### Tareas a realizar
**A)** Resuma en dos oraciones el texto sobre el Espíritu Santo.
**B)** De acuerdo con el texto sobre el Espíritu Santo, ¿en qué día recibe la comunidad de los discípulos al Espíritu Santo?

### Texto extraído

------------------------------------

La alegría del Don que es el Espíritu Santo

Por: Pbro. Rafael Aparicio Rubio, estudiante de Teología Bíblica de la Pontificia Universidad Gregoriana (Roma) y formador interno del Seminario Mayor San José de Cúcuta.

El Espíritu Santo es el gran Don del Padre y del Hijo, vinculo de unidad y testigo de la verdad en medio de los hom­bres, capaz de devolver la armonía de la fe y dinamizar el ejercicio de la caridad en medio a la comunidad de los testigos que caminan en es­peranza hacia el encuentro con su Señor.

Este cuadro general, de la obra de la Tercera Persona de la Santísima Trinidad, nos ofrece un marco de re­flexión que puede ser profundizada utilizando algunos textos bíblicos que son propuestos esencialmente con el fin de resaltar algunas cua­lidades del “testigo elocuente” que lleva adelante como viento potente los rumbos de la barca de la Iglesia.

Una palabra puede ser dicha en re­lación al tiempo de la Pascua: de acuerdo a la obra del Evangelista san Lucas, el Señor Jesús Resucita­do abre las mentes de los discípulos para que comprendan las Escrituras, y los introduce a la expli­cación de su propia obra, la cual, aunque paradójica refleja el estilo propio del Pa­dre. “está escrito que el Cristo debía pade­cer y resucitar de en­tre los muertos …” (Lc 24, 46) no es el deter­minismo de una tragedia fijada de antemano, sino el rostro dramático de la dificultad que la Palabra di­vina toma para abrirse espacio en medio a la historia y al corazón de los humanos. Con ese es “necesa­rio divino” que nos coloca de frente al plan salvífico de Dios que no se cansa de recoger nuestra historia y reconducirla por la vía de la vida, sacándonos de nuestros atajos que conducen a la muerte.

El Espíritu Santo que la comunidad de los discípulos recibe en el día de pentecos­tés “la fuerza de lo alto” que les dona la valentía propia del Evangelio que los hace estar firmes de­lante a las dificultades de la existencia, y los sostiene como fuerza “humilde y suave” en la predica­ción de la palabra de la vida.

------------------------------------

### Datos proporcionados
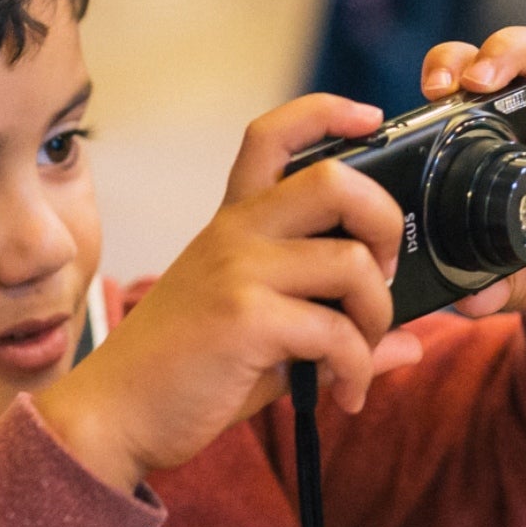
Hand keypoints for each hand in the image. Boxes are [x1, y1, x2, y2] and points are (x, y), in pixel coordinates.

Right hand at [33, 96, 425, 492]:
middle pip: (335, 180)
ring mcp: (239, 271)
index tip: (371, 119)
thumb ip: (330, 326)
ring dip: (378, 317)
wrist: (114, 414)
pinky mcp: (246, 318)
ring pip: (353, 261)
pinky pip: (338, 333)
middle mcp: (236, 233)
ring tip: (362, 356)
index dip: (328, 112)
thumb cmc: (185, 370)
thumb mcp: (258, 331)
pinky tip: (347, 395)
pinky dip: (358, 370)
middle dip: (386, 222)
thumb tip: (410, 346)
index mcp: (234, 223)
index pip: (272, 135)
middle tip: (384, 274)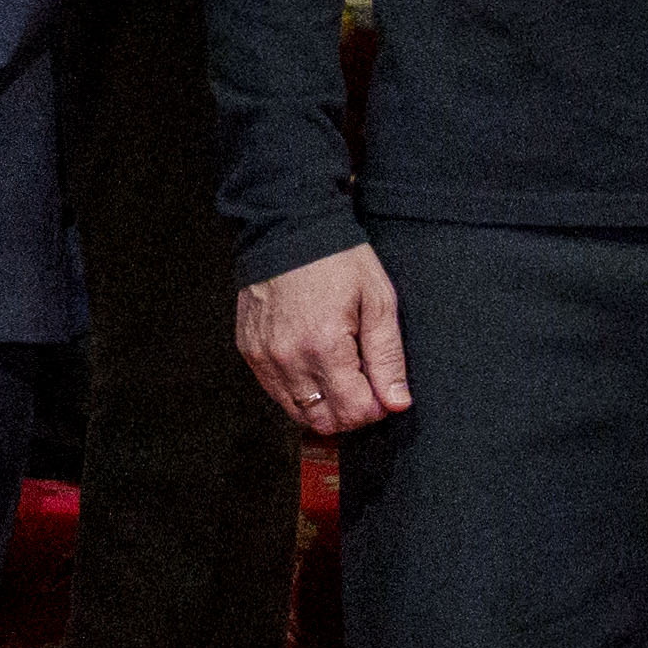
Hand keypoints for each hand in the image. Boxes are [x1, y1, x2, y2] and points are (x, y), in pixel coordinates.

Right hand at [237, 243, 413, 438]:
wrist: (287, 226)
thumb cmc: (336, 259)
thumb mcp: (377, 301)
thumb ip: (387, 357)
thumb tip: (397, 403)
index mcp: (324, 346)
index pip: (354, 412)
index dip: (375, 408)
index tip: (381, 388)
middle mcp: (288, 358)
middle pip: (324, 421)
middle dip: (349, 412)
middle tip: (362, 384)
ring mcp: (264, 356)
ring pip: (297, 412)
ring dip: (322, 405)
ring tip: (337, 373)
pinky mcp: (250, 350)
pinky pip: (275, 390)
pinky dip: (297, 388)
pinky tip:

------------------------------------

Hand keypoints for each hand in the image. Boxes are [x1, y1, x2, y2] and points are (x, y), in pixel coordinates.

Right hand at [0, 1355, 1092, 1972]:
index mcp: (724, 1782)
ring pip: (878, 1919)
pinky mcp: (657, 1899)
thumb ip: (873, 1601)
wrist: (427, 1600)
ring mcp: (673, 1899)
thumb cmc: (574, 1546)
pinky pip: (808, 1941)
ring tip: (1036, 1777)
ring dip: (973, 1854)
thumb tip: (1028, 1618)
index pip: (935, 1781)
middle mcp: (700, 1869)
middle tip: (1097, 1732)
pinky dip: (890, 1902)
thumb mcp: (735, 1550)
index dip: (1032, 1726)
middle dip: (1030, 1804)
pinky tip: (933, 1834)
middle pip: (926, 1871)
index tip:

------------------------------------

### Soluciones por tarea
**A)** El Espíritu Santo es presentado como el gran Don del Padre y del Hijo, vínculo de unidad y testigo de la verdad, capaz de devolver la armonía de la fe y dinamizar la caridad en la comunidad de los testigos que caminan en esperanza. Según la obra de san Lucas, Jesús Resucitado abre las mentes de los discípulos para que comprendan las Escrituras, y el Espíritu que reciben en Pentecostés les dona la valentía del Evangelio y los sostiene en la predicación de la palabra de la vida.

**B)** En el día de Pentecostés.